Typical of Roussel's earlier works, the music is impressionistic, much in the style of his countrymen Claude Debussy and Maurice Ravel. It is lushly orchestrated. Composed to order in only two months, the music was highly regarded for its "inventive counterpoints, bounding scherzos, gay and uneven rhythms, and personal instrumentation, both caressing and vigorous".
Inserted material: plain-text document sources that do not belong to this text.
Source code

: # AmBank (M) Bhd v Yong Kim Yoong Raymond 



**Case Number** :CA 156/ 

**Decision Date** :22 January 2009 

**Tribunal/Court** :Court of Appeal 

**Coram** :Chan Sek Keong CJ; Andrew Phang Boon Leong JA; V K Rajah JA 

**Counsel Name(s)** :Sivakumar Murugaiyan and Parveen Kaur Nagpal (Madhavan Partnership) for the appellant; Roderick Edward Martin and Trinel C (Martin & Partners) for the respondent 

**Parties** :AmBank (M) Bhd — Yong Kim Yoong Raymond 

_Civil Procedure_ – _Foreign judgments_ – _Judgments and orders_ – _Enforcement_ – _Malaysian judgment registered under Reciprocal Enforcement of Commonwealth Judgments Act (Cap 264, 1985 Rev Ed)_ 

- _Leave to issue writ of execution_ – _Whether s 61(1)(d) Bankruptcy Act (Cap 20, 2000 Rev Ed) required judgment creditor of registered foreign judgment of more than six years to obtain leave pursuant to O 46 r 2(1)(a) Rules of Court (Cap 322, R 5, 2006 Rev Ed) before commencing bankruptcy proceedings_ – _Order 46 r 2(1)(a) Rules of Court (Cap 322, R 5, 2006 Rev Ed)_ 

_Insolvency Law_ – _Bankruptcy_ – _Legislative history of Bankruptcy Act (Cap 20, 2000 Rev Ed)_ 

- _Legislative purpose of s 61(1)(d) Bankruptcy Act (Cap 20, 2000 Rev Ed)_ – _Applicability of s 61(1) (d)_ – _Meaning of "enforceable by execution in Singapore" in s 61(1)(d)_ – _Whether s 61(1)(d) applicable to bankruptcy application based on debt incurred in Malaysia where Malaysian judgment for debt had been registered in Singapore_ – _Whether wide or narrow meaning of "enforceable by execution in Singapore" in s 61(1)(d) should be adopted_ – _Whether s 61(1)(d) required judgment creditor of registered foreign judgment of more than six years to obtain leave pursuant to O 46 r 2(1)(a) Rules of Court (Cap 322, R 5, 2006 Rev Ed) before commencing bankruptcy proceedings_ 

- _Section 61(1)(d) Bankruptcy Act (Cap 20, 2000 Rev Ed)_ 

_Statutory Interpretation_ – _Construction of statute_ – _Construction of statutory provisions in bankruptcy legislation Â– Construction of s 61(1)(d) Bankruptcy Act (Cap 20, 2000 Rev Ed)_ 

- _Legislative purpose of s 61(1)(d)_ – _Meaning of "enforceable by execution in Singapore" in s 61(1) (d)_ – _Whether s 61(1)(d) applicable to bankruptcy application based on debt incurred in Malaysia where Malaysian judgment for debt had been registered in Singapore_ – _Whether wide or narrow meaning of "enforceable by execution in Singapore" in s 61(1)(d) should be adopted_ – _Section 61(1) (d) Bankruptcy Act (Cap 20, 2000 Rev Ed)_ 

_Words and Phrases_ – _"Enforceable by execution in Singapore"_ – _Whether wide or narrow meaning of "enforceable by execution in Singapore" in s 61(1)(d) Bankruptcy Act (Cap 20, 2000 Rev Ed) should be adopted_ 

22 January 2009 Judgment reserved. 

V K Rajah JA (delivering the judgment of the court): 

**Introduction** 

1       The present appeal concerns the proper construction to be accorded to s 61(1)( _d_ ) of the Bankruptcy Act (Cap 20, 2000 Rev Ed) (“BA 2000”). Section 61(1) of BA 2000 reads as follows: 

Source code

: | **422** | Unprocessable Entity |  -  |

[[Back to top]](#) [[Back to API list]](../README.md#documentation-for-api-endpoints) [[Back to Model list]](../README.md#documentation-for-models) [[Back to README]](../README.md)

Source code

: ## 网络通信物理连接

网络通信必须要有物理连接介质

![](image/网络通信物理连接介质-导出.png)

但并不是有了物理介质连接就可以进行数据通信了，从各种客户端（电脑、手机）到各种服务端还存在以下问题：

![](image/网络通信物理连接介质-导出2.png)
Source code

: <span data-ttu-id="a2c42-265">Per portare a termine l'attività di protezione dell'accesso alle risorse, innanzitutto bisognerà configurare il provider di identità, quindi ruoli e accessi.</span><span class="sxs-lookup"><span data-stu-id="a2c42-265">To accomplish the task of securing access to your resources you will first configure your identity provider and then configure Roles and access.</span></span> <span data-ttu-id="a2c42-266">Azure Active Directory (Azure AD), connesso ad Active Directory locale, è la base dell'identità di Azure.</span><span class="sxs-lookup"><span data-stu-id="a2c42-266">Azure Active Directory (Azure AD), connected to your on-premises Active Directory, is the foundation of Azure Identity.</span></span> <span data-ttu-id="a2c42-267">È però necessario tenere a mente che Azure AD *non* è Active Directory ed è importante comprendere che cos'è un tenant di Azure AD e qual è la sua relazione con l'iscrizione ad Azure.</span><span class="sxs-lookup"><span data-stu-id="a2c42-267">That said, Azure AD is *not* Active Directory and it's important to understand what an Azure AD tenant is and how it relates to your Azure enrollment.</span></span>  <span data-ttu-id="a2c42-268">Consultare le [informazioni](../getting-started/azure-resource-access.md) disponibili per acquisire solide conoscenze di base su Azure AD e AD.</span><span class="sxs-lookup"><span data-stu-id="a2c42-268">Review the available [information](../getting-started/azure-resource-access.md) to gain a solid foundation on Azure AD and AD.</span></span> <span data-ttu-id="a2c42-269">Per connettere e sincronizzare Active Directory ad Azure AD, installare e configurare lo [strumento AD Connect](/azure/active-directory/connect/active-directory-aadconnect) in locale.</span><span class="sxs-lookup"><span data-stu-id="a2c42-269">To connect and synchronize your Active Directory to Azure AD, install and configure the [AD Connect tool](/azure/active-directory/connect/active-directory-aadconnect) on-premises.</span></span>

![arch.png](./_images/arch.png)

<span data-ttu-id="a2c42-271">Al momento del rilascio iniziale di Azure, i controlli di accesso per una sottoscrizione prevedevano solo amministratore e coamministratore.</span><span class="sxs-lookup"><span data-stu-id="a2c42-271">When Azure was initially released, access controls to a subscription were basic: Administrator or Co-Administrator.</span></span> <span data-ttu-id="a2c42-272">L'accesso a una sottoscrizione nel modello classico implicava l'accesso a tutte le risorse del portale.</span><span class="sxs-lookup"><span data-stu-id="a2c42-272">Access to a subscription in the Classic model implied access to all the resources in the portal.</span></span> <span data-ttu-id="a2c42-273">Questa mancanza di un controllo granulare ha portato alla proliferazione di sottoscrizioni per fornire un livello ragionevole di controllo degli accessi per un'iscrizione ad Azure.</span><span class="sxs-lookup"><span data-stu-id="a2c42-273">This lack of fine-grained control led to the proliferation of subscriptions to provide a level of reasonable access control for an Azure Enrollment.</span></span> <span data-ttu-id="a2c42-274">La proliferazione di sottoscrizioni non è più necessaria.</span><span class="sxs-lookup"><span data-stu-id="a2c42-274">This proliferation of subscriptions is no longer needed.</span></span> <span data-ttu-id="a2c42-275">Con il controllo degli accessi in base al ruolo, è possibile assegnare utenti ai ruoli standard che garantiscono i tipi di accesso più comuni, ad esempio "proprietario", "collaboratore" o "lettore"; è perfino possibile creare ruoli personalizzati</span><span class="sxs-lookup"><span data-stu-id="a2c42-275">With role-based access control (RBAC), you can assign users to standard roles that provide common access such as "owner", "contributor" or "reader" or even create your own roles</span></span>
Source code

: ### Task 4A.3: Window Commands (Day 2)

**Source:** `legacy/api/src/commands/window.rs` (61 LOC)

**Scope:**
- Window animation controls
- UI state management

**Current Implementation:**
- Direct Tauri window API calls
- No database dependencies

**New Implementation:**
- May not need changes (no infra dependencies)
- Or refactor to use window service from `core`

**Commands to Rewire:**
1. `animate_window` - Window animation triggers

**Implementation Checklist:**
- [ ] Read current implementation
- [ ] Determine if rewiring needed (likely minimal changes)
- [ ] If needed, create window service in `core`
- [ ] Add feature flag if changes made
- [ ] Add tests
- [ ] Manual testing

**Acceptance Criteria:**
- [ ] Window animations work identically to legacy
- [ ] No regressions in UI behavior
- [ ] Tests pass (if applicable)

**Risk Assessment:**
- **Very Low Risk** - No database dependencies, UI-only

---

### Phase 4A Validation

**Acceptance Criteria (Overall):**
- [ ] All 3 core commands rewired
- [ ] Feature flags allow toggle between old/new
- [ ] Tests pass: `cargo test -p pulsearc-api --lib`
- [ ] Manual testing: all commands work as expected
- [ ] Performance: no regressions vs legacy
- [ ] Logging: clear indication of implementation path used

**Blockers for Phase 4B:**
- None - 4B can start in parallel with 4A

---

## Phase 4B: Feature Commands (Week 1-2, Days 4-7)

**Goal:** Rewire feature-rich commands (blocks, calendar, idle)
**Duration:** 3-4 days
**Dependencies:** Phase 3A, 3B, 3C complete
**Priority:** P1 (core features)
The symphonic fragments from the full score were first recorded in 1928 with the composer conducting (his only recording). Walter Straram and his Orchestre des Concerts Straram made a recording for Columbia in March 1930. Arturo Toscanini and the NBC Symphony Orchestra performed this orchestral suite during a broadcast concert in NBC Studio 8-H on 7 April 1946. Charles Munch and the London Philharmonic Orchestra in June 1947 recorded the work for Decca and Louis Fourestier conducting the Orchestre du Théâtre national de l'Opéra recorded it for Pathé in October 1948. In 1952, Rene Leibowitz recorded the suite with the Paris Philharmonic Orchestra and in 1953 the Detroit Symphony Orchestra under Paul Paray recorded it for Mercury. Ernest Ansermet and the Suisse Romande Orchestra made the first complete recording of the ballet in 1954. Georges Prêtre recorded this same music with the Orchestre National de France for EMI in 1984. A recording by Christoph Eschenbach and the Orchestre de Paris was released on Ondine in 2008.

==Instrumentation==
The scoring includes 2 flutes (one doubling piccolo), 2 oboes (one doubling cor anglais), 2 clarinets in A, 2 bassoons; 2 horns in F (chromatiques), 2 trumpets in C; timpani, one percussion (cymbal, triangle, tambourine); celeste, harps; strings.